Speaking to the JC, Ms Ryan said:"I am angry and ashamed by the problems with antisemitism the Labour Party has experienced over the past couple of years, and I am painfully aware that many life-long Jewish Labour voters feel disenfranchised and politically homeless.
"They, and the Jewish community as a whole, are owed an apology and they’re owed action.
"I can promise that, if I’m re-elected, I’ll be where I have been for the last two years: at the forefront of the fight against antisemitism, wherever we find it.
"I’m tough as they come and this issue is very important to me, always has been.
"This is not a fight I’m going to walk away from.”
She added: “I’m under no illusions that on June 9th we need to begin the long and hard job of rebuilding the trust and confidence of the Jewish community which has been so needlessly and shamefully squandered.
"I want to be in Parliament to play my part in that effort."

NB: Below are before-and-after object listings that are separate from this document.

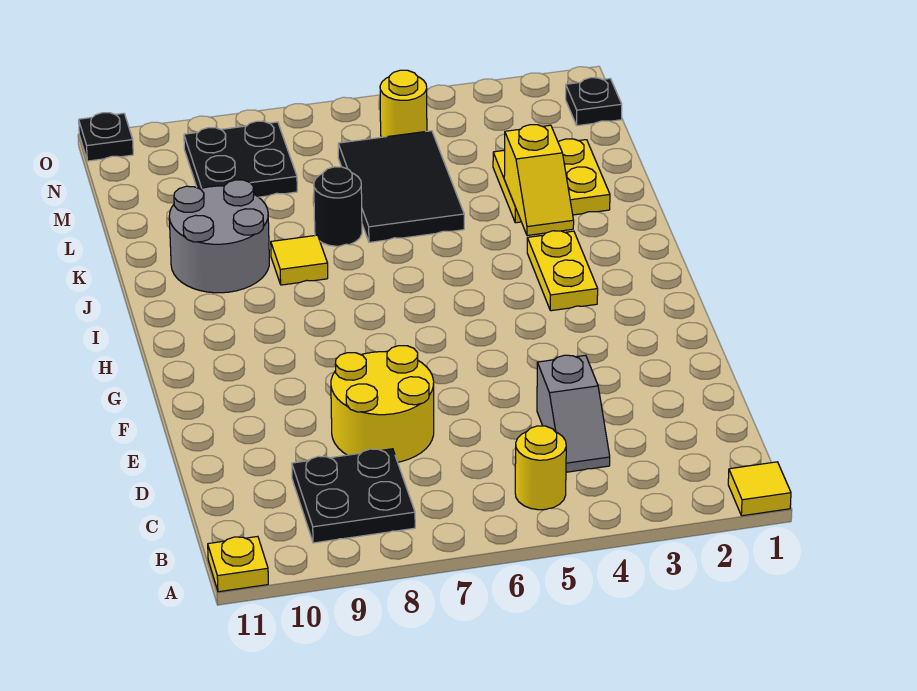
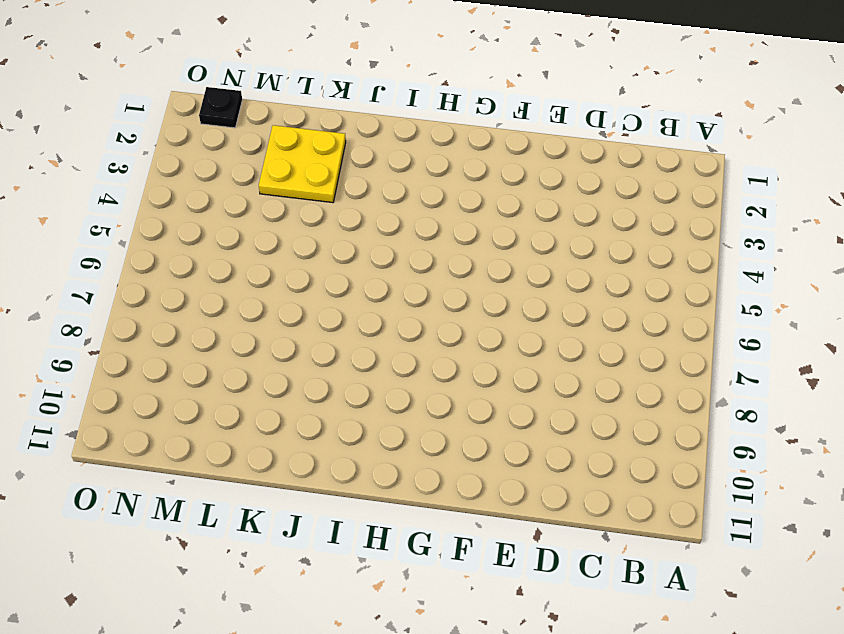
none -> yellow 1x1 tile [728,462,791,516]
none -> yellow 1x1 plate [208,536,268,592]
none -> yellow 1x1 round brick [515,426,566,510]

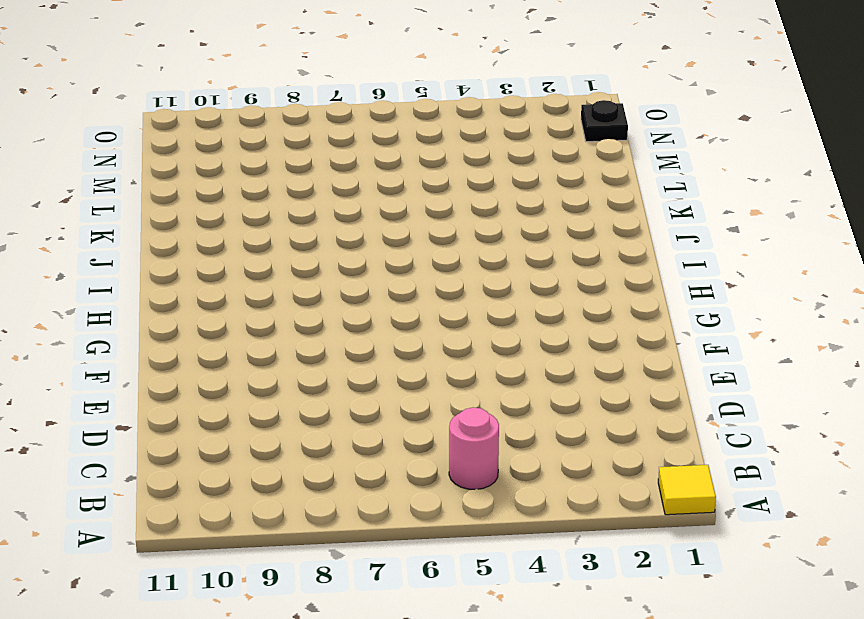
pink 1x1 round brick [449,407,499,490] -> yellow 1x1 round brick [515,426,566,510]
none -> yellow 1x1 plate [208,536,268,592]
none -> black 2x2 plate [292,449,415,543]
none -> grey 1x2 slope [537,355,610,472]

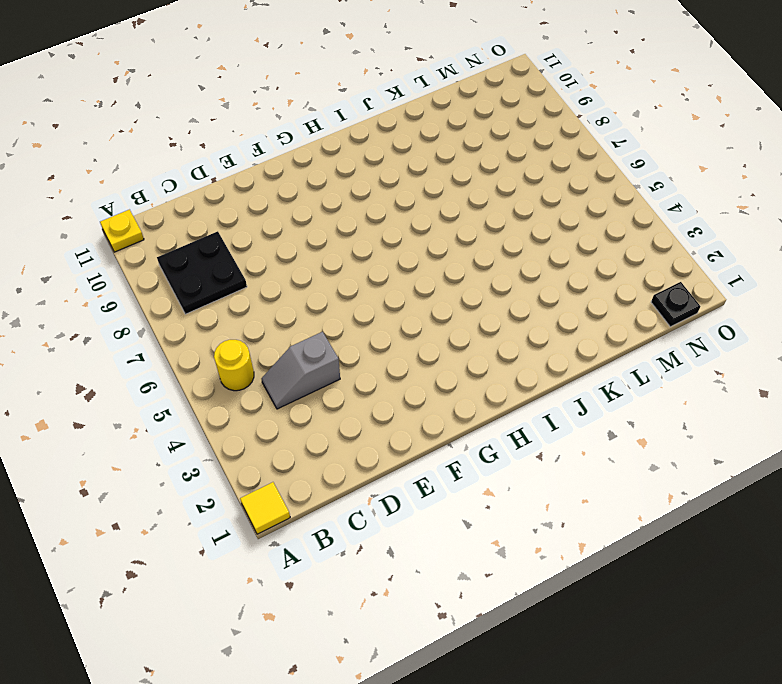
none -> yellow 2x2 round brick [331,346,434,462]
none -> yellow 1x2 plate [527,231,598,311]
none -> yellow 1x1 tile [271,235,328,285]

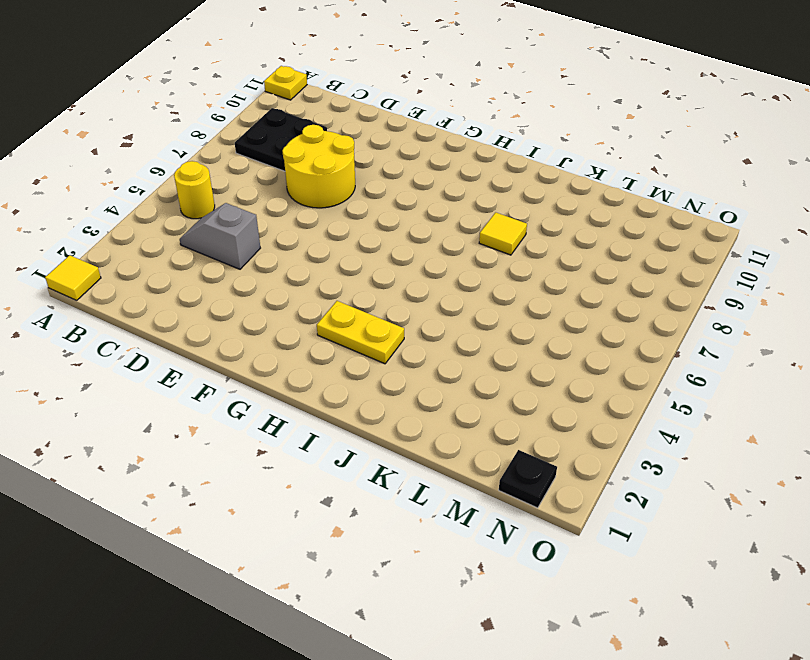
none -> grey 2x2 round brick [169,180,269,293]
none -> yellow 2x2 plate [493,139,610,223]
none -> black 2x3 tile [338,131,464,242]

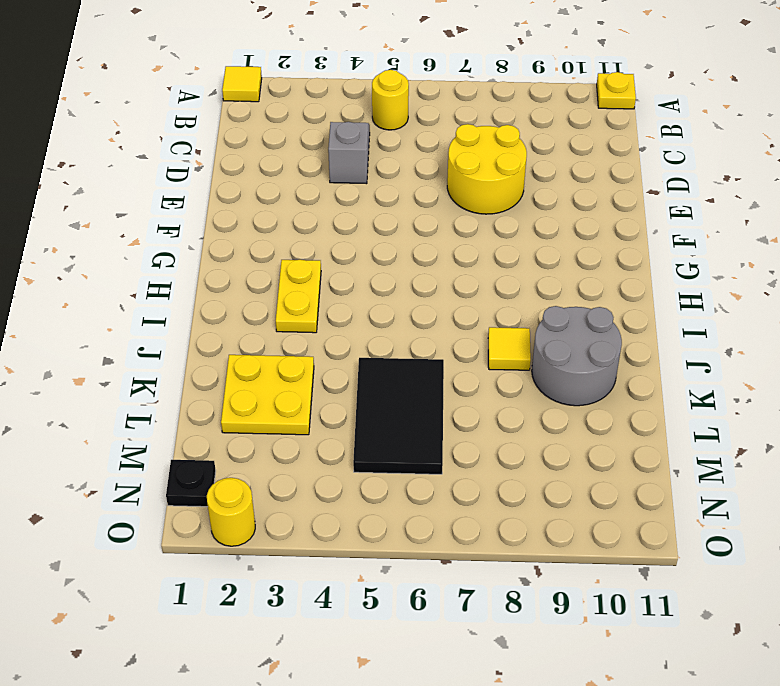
yellow 1x1 round brick [207,478,255,546] -> yellow 1x1 round brick moved to [380,70,427,137]
none -> black 2x2 plate [292,449,415,543]
none -> black 1x1 round brick [314,167,362,246]
none -> black 2x2 plate [184,121,297,197]

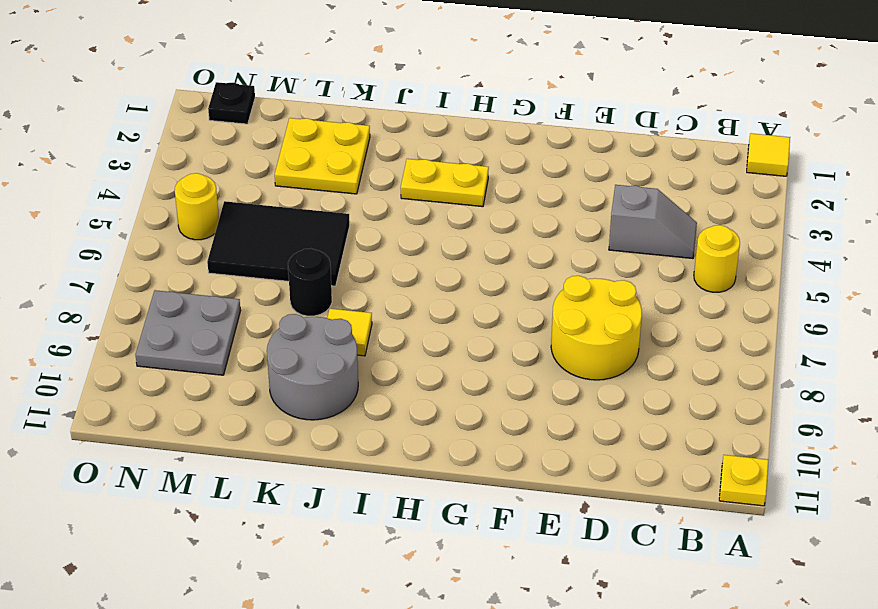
grey 2x2 plate [135,290,241,375] -> black 2x2 plate [184,121,297,197]
none -> black 2x2 plate [292,449,415,543]
none -> black 1x1 plate [79,113,133,161]
none -> yellow 1x2 slope [504,125,574,235]

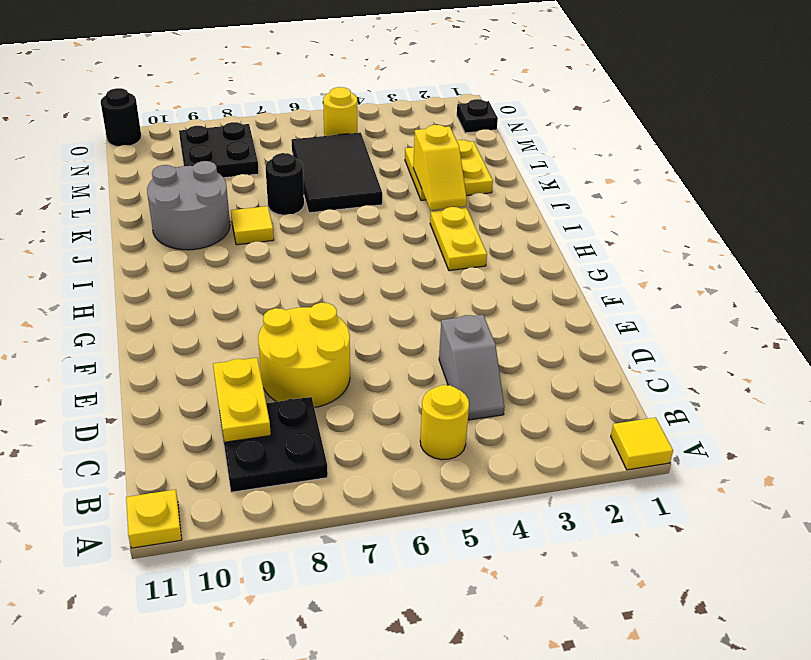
yellow 1x2 plate [213,358,271,442] -> none
black 1x1 round brick [101,88,141,147] -> black 1x1 plate [79,113,133,161]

Ms Ryan, who became LFI chair two years ago and backed Liz Kendall in the Labour leadership campaign to succeed Ed Miliband, admitted she feared the consequence of the party being left with few pro-Israeli MPs after the election.
She said: “We need to ensure that there are supporters of Israel in all parties.
"In the past, there’s been a cross-party consensus, a recognition that the conflict between Israel and the Palestinians is too complex and too important for it to become a party political football.
"This needs to be one of those issues where politics stops at the water’s edge, but for that to happen we need to ensure that we’ve got a strong and confident friends of Israel in the Labour party and in all parties.”
Ms Ryan’s appeal to the constituency’s 800 Jewish residents comes as the former teacher faces a tough battle to hold onto the seat, with Conservative rival Nick De Bois looking to overturn her slender 1,086 majority from 2015.
Mr De Bois was heavily linked with the Hornchurch & Upminster seat but he was eventually selected for his fifth battle with Ms Ryan in Enfield North.
Ms Ryan hails from Warrington, Cheshire, but has lived in her constituency for two decades.
The JC joined her on the campaign trail, where it was clear many voters had concerns about police numbers on the street, as well as Brexit.
A few raised concerns about Labour's leader Mr Corbyn - but Ms Ryan's campaign and her election leaflets appear to deliberately put distance between herself and him.
She said:"My message to Jewish voters in Enfield North is simple: judge me on my record.
"Judge me on how I’ve stood up for people in Enfield - whether it’s fighting to get more bobbies on the beat so we can reverse the rise in violent crime or fighting to keep the Tories from downgrading the North Middlesex Hospital.
"Judge me on how I’ve been one of the leaders of the effort to rid the Labour party of antisemitism, to kick out Ken Livingstone and to ensure a more balanced and fair-minded debate around Israel and the wider Middle East.
"Judge me on the work I’ve done as chair of Labour Friends of Israel: fighting the BDS movement and all those who would delegitimise and demonise the state of Israel.
"Holding the government to account and urging much stronger action against the Palestinian Authority’s glorification of violence and terrorism.
"And leading the campaign for much greater investment in the kind of grassroots co-existence work which brings Israelis and Palestinians together in a spirit of peace and reconciliation.”